INSTRUCTION:
Tally the lines in the entries below that contain the word "Tematy". Reply with the number alone.

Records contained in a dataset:
****************

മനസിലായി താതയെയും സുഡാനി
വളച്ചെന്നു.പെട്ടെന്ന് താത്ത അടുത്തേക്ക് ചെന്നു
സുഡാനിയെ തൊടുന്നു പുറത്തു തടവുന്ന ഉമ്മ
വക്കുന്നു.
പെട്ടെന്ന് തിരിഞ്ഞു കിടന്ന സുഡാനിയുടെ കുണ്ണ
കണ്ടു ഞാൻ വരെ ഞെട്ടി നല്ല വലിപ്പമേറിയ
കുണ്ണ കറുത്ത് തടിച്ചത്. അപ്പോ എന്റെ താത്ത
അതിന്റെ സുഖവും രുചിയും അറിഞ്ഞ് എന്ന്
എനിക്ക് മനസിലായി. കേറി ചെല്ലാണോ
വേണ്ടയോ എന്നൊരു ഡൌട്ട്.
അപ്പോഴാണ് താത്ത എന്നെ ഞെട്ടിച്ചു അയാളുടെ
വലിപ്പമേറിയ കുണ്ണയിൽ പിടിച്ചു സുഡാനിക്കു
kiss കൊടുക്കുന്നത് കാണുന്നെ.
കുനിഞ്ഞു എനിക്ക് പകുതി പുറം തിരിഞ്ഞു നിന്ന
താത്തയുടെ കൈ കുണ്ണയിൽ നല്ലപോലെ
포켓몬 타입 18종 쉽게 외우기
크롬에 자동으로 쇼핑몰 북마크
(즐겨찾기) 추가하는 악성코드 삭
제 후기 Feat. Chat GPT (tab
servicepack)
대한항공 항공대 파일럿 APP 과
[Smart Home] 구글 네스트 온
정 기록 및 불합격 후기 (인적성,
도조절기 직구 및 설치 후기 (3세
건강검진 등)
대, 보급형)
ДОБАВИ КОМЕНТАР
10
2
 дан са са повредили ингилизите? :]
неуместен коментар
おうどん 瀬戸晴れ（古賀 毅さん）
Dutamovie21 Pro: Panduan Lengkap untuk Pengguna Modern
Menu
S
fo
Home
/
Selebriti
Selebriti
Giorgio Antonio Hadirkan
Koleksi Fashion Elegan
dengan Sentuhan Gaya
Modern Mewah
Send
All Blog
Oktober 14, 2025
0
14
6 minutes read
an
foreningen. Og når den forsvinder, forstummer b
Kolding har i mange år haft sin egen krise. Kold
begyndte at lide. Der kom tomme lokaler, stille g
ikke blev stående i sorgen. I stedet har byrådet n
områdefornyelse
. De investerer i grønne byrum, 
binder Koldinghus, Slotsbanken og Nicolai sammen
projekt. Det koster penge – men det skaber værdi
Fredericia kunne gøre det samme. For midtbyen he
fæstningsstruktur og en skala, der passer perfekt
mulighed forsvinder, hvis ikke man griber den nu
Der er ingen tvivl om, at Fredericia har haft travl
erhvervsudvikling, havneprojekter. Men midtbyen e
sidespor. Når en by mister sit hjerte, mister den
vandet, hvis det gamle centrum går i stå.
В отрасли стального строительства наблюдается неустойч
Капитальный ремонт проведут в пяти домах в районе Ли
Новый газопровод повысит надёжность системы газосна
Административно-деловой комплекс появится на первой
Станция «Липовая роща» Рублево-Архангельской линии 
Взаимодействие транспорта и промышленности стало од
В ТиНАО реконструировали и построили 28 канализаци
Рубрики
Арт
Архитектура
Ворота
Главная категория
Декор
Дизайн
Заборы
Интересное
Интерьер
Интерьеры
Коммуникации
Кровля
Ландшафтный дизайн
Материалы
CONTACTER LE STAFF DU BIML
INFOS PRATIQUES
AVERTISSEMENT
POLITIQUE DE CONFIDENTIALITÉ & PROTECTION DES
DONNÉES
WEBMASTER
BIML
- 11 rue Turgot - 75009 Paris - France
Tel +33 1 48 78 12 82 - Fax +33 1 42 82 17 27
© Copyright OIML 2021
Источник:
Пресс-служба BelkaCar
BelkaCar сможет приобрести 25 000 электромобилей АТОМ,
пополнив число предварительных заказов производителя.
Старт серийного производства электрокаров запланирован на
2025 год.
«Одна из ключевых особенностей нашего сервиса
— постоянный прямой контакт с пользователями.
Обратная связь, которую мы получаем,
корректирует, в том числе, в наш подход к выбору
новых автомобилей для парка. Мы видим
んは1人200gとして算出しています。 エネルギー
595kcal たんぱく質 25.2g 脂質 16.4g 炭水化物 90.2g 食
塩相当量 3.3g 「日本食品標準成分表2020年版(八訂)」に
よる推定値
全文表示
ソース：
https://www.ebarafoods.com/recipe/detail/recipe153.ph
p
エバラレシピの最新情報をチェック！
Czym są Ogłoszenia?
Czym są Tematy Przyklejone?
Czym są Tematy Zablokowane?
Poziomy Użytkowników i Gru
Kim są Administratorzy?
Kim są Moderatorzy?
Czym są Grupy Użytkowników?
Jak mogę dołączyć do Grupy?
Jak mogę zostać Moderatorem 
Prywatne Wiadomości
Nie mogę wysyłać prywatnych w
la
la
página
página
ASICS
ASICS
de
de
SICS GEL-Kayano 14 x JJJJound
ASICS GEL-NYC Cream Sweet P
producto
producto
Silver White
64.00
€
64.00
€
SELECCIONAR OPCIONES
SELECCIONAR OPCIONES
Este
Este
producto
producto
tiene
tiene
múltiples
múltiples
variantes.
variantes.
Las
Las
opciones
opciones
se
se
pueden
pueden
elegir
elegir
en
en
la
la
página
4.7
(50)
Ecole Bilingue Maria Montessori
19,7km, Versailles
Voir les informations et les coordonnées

****************

ANSWER SPACE:
2